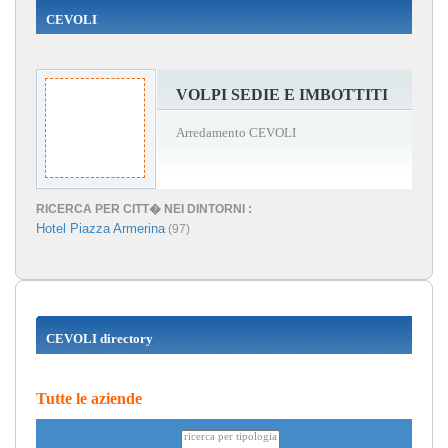
CEVOLI
VOLPI SEDIE E IMBOTTITI
Arredamento CEVOLI
RICERCA PER CITT� NEI DINTORNI :
Hotel Piazza Armerina
(97)
CEVOLI directory
Tutte le aziende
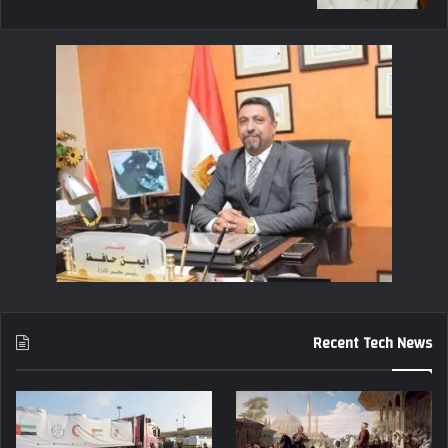
Recent Tech News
---+---
* _Work instruction_: Print the text from the entire listing above word for word, leaving out the pictures.

* _Exercise result_:
CEVOLI
VOLPI SEDIE E IMBOTTITI
Arredamento CEVOLI
RICERCA PER CITT� NEI DINTORNI :
Hotel Piazza Armerina
(97)
CEVOLI directory
Tutte le aziende
Recent Tech News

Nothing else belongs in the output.